Epifanías o la ausencia de luz
Lo único que queda es la espera: lo peor es que ni siquiera sabemos qué aguardamos.
¿Qué hay más allá de la oscuridad y el silencio de las horas sino delirio, fatalidad, incertidumbre? Así nos han controlado: desentrañando nuestros temores. ¿De verdad constituimos un país? A veces lo dudo. Quizás “El Nuevo Ecuador” sea solo una palabra para definir nuestra locura, una excusa para sentirnos más cerca de nuestro sin sentido. Nos cambiaron de nombre para re-bautizarnos, reinventar nuestras vidas, y así, transformar nuestros recuerdos y arrancarnos nuestra escasa memoria.
¿Qué tipos de tinieblas nos pueblan ahora?

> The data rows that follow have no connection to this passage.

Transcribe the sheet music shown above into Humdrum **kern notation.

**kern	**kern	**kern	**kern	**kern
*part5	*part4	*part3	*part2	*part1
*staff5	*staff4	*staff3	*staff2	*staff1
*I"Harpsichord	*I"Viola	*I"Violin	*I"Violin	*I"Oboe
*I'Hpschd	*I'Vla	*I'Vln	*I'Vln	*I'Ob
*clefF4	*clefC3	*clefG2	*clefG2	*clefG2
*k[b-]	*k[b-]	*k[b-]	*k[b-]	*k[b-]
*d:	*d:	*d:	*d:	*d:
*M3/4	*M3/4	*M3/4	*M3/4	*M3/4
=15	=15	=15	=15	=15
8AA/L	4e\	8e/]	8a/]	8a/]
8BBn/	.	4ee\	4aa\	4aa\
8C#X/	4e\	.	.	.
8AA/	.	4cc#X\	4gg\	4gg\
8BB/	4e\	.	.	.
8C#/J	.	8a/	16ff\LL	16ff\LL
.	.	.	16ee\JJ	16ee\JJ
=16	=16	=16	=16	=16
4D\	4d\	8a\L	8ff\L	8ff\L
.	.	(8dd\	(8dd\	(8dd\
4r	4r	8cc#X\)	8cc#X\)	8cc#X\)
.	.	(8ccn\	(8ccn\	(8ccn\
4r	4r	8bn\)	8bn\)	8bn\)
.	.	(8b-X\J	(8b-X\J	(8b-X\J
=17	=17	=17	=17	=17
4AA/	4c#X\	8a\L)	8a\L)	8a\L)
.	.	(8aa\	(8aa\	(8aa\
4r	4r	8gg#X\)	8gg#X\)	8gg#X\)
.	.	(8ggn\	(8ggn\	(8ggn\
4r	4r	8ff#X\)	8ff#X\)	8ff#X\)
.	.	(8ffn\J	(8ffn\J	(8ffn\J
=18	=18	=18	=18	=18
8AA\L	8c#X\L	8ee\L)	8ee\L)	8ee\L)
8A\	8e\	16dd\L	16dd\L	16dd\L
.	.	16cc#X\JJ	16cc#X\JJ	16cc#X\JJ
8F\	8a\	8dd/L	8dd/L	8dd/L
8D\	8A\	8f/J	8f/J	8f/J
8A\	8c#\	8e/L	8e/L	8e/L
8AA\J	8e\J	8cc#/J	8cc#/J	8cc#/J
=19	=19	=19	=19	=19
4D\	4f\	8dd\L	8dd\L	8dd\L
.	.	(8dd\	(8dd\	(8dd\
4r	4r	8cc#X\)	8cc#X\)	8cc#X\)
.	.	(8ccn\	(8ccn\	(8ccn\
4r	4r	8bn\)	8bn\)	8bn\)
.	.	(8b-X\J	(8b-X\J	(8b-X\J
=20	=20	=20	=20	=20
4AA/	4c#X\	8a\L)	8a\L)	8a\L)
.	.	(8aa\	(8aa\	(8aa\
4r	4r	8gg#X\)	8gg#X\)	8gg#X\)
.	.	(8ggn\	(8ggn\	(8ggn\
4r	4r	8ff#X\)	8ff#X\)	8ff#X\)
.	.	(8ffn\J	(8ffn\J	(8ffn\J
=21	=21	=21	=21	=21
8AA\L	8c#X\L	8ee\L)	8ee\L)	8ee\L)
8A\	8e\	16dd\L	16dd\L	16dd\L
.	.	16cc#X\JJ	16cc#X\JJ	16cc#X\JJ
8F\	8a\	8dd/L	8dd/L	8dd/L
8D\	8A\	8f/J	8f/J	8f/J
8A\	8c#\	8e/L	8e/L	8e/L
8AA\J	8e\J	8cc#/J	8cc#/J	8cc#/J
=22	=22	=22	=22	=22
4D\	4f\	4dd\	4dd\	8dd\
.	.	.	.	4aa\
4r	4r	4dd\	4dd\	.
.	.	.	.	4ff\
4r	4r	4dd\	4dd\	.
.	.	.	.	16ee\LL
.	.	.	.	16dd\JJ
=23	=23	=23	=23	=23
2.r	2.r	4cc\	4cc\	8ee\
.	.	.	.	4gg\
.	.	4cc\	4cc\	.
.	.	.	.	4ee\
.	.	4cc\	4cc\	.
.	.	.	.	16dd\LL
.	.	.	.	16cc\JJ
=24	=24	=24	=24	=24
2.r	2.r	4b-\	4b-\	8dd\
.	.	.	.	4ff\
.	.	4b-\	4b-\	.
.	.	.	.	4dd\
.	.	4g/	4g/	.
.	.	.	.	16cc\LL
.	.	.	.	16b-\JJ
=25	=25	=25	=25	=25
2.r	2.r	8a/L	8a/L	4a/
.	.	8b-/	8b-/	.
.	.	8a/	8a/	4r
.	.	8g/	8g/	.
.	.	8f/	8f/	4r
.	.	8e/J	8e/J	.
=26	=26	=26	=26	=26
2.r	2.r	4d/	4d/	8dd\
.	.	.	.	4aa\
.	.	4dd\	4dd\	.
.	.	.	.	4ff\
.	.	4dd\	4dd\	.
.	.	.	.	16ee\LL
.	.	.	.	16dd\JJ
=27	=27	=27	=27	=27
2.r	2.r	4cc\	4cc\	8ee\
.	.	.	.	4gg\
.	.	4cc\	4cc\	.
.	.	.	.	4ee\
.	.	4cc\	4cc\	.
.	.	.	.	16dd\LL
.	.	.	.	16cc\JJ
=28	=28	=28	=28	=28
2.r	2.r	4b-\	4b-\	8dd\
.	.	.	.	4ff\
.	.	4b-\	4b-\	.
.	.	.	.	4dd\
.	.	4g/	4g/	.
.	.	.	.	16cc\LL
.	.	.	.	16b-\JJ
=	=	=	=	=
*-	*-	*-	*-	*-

Pienso en Durán, la ciudad agonizante donde parecería que la noche y sus demonios han encontrado un enclave eterno donde jamás se hallará luz o paz alguna. Rememoro a la Amazonía, asediada por la brea del olvido y la destrucción; a los páramos yermos, que como los cuvivíes de Ozogoche, mueren en el misterio; ¿cuántas lágrimas, cuánta sangre, cuánta sonrisa infame cargan nuestros mares, tinieblas violentas y azulosas donde zarpan buques cargados de cocaína?
Nadie se esperaba tantear la penumbra, temblorosos, sin destino.
En Palo Quemado se silencia la dignidad con armas que marchan al son de proyectos falaces y laberínticos, de burocracia vampírica que no hace más que corroernos el espíritu y alimentar un odio fratricida, caníbal. Cientos de almas hacinadas en las cárceles, anuladas y estigmatizadas, resultado de la fallida Guerra contra las Drogas, descartadas y negociadas por el empresariado mafioso. La cárcel, no lo olvidemos, se sostiene porque el Estado encarcela a las personas empobrecidas, se mantiene debido a la ausencia de institucionalidad y se potencia su deshumanización gracias al neoliberalismo.
La silueta cadavérica del mundo se aferra a nuestra culpa, herida.
El ruido de los generadores lacera tanto como el hambre al que cientos de miles quienes habitamos en Ecuador nos encontramos sometidos por la glotonería vil de unos pocos imbéciles malvados. Dormimos en una tumba de aire viciado y ansiedad tortuosa. Ninguno de nosotros está seguro de librarse de esta prisión, de esta tenebrosidad impuesta, de este Ecuador oscuro encarcelado en las regiones más ocultas de la política y sus sistemas oficiales. Es nuestro el vaivén de un deseo que nos salva y nos condena: la esperanza vaciada en la representación de una democracia –máxima expresión del masoquismo– que nos destruye y nos resucita.
En la noche y en la niebla.
Este país/cuento no es más que nuestro reflejo, nuestras muertes, la inaprensible fe que padece entre lo real y lo imaginario, territorio de necios, farsas y veranos insomnes. Escudriñado en nuestra locura, nos entregamos a secretos vergonzosos de ladrones que se asumen predestinados a (cor)romper las conciencias con el regalo envenenado de su hipocresía nacionalista y zalamería gubernamental. Como los delincuentes que son, siempre regresan a los lugares de sus crímenes: ministerios, secretarías, embajadas, consulados, medios de comunicación, juzgados, fiscalías, presidencias.